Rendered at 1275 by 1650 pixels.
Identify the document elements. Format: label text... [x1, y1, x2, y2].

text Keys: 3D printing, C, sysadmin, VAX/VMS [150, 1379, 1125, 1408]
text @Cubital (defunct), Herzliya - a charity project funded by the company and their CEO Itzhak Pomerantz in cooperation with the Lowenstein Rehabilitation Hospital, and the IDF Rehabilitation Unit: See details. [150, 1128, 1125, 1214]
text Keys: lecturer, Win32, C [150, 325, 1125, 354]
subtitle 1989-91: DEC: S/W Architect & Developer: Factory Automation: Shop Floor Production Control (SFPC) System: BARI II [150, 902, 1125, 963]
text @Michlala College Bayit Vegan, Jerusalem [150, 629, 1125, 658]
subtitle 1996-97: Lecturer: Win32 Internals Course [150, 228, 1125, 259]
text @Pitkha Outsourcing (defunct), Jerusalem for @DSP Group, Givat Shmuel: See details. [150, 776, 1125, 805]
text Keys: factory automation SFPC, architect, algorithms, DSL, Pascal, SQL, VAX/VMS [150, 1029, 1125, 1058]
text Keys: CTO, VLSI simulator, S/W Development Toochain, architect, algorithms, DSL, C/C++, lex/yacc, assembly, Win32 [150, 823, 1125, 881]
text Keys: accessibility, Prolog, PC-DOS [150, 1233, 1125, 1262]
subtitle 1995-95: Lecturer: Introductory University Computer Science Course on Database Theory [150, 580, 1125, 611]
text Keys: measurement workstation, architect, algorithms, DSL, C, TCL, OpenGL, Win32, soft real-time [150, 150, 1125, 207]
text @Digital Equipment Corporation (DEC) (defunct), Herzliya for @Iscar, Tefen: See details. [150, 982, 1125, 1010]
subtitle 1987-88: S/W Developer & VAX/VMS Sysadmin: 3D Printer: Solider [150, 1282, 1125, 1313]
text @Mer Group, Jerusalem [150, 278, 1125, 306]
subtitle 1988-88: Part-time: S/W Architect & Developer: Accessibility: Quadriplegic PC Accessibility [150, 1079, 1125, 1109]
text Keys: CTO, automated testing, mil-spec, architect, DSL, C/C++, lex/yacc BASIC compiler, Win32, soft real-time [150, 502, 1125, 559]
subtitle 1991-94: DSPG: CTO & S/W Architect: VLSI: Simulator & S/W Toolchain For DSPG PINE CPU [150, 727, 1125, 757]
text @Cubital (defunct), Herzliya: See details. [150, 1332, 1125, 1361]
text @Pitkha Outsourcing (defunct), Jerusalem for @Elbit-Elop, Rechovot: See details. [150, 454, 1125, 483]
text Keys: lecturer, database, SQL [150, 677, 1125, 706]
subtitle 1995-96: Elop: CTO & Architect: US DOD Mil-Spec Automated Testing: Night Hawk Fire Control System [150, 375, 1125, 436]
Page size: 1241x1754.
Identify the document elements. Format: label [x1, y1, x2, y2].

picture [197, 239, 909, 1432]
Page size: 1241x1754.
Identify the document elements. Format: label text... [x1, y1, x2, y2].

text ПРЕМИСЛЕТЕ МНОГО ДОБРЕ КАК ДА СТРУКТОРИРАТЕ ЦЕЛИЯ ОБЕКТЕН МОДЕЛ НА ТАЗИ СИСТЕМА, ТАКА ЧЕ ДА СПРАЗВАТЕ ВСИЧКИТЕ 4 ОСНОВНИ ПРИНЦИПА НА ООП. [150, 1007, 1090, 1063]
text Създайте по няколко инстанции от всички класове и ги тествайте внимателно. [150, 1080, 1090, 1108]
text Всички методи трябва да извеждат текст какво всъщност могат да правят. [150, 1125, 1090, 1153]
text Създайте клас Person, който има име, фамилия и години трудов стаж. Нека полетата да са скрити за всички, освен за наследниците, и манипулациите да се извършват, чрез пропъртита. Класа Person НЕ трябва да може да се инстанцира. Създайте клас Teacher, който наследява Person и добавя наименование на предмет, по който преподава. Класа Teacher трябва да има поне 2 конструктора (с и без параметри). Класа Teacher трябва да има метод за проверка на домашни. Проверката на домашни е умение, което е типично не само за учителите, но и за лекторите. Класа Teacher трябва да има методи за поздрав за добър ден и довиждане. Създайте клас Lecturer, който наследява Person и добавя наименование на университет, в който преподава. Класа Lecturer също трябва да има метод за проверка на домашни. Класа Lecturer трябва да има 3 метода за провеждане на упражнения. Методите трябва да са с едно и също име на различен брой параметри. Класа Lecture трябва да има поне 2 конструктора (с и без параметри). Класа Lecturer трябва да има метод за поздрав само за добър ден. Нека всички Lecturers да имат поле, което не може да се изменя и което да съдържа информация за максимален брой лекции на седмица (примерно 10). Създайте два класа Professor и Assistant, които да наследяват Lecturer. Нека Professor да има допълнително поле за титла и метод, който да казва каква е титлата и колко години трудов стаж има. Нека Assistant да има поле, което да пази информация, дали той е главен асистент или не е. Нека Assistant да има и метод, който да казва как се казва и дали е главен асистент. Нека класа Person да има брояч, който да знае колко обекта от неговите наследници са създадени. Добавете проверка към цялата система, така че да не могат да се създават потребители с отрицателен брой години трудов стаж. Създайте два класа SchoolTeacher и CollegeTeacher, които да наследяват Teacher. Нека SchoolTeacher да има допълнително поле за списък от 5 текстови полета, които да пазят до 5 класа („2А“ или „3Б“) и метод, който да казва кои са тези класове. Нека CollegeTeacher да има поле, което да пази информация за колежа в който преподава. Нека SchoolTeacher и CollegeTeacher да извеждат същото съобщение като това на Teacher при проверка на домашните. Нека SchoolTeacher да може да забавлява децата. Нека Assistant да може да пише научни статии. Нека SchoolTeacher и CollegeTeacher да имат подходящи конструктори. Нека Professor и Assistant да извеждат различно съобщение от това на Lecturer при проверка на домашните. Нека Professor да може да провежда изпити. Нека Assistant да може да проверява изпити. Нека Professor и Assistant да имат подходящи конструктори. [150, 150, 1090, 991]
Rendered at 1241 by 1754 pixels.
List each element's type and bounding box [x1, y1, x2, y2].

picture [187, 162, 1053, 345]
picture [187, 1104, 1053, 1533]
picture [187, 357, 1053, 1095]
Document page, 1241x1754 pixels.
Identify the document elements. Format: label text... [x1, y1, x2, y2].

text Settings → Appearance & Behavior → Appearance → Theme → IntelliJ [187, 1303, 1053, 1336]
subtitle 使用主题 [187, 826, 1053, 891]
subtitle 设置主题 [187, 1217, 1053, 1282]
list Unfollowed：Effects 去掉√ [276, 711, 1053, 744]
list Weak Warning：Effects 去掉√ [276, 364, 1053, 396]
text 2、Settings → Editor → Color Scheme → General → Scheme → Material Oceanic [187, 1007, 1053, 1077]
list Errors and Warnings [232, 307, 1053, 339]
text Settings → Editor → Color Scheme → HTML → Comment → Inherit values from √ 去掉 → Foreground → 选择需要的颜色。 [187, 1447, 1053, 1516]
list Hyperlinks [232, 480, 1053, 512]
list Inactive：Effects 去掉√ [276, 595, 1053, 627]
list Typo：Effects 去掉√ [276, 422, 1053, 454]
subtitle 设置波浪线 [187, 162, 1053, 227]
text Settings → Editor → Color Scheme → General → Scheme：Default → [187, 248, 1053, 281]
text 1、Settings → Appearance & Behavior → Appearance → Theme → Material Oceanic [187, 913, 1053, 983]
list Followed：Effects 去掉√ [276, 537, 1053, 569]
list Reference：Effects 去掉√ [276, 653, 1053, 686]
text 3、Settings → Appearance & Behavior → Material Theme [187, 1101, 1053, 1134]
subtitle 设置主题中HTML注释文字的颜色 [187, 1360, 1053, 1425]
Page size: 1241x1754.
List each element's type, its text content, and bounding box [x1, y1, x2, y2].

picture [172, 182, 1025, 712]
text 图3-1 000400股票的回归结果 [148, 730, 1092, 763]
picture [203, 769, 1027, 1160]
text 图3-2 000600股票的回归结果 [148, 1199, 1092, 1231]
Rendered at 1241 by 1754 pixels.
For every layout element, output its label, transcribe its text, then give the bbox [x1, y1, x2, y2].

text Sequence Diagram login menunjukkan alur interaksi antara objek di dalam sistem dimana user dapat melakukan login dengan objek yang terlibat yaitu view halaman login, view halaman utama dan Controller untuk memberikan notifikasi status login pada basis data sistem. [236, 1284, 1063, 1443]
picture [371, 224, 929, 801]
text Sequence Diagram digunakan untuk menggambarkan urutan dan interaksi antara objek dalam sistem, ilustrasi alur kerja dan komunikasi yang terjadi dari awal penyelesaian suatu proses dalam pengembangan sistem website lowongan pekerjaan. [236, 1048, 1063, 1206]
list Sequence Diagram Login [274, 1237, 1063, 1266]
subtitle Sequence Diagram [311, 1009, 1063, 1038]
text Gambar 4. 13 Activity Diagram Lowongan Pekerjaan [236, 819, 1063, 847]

◇ ◇ ◇ ◇ ◇

• [Work request]: This task calls for each line of the material that contains "untuk".

• [Solution to the problem]:
text Sequence Diagram login menunjukkan alur interaksi antara objek di dalam sistem dimana user dapat melakukan login dengan objek yang terlibat yaitu view halaman login, view halaman utama dan Controller untuk memberikan notifikasi status login pada basis data sistem. [236, 1284, 1063, 1443]
text Sequence Diagram digunakan untuk menggambarkan urutan dan interaksi antara objek dalam sistem, ilustrasi alur kerja dan komunikasi yang terjadi dari awal penyelesaian suatu proses dalam pengembangan sistem website lowongan pekerjaan. [236, 1048, 1063, 1206]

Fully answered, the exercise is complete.